Wednesday, July 25, 2007
China and terror
Economics professor M. Shahid Alam of Northeastern University draws an interesting parallel between Chinese resistance during the Second Opium War and modern-day Islamic “terrorists”. His historical point of reference is an article written by Friedrich Engels, co-author with Karl Marx of the Communist Manifesto. (Counterpunch: “Islam Now, China Then”)
Muslims are accused of insanity, brutal indiscriminate violence and suicide attacks against innocent civilians. Well, argues Alam, “a little history is connecting Islam today to China in the middle of the nineteenth century”. In May 1857 during the Second Opium War, Engels had an article published in the New York Daily Tribune. The Chinese, he describes, were fighting back with every possible means at their disposal against the colonial invaders, poisoning the bread of Europeans in Hong Kong, massacring crews and passengers on trading vessels, coolies fighting till the end in a show of “fanaticism”.

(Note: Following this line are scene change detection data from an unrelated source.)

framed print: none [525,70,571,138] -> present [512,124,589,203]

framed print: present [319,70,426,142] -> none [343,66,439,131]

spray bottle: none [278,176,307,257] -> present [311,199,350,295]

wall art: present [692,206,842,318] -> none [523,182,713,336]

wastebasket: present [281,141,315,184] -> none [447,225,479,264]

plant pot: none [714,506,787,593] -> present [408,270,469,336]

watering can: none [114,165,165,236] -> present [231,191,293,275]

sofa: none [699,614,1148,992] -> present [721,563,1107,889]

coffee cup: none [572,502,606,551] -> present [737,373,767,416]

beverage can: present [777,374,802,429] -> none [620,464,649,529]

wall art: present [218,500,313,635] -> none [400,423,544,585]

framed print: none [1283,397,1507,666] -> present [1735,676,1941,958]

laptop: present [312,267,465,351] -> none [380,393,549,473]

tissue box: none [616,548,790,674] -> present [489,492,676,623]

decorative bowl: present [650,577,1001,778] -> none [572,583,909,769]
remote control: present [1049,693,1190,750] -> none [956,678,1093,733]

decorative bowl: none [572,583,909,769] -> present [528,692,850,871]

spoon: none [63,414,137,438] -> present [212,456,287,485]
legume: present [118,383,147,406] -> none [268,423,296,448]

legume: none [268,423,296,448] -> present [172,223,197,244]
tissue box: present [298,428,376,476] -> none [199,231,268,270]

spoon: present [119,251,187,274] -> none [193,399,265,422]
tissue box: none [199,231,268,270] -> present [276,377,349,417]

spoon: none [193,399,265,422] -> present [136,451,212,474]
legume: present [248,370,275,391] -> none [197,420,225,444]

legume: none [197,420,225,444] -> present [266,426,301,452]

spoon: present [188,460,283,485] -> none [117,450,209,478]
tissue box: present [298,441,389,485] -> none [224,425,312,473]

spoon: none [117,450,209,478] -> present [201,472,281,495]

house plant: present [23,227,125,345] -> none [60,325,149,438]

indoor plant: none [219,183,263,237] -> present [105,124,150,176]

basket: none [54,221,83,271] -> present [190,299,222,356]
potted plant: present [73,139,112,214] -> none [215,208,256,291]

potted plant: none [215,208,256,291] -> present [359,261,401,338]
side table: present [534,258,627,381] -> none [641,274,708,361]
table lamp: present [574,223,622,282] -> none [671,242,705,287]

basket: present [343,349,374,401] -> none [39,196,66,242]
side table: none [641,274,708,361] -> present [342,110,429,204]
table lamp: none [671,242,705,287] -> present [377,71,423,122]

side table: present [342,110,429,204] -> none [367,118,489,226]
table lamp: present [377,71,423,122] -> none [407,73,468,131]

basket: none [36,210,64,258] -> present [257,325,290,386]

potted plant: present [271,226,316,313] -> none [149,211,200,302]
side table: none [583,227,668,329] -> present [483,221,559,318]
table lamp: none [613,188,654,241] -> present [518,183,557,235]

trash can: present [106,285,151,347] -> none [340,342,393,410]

“European statesmen and newspapers fulminated endlessly about Chinese barbarity, calling their attacks “cowardly, barbarous, atrocious”. The Europeans too called for more wars, endless wars, till China could be subdued, totally.” Engels quickly unearthed the root cause of this barbarism: the source of this “universal outbreak of all Chinese against all foreigners was the piratical policy of the British government.” The Chinese could not match the military power of the Western countries, so they used asymmetrical warfare, targeting the West's weak points – just like today's Islamic “terrorists” are doing. The Muslims are also waging a popular war “for dignity and sovereignty”. Ultimately the West didn't succeed in splintering China into a hundred fiefdoms. Today, China is a peaceful, rising power. The West today is indeed still succeeding in splintering the Muslim world into a hundred fiefdoms – and the Muslim peoples are fighting back, with everything they have, including terror.
How to win the war on terror? Eliminate the root cause: the foreign policy of American imperialism and its followers.
Shahid Alam has also published a new book: “Challenging the New Orientalism: Dissenting Essays on the "War Against Islam".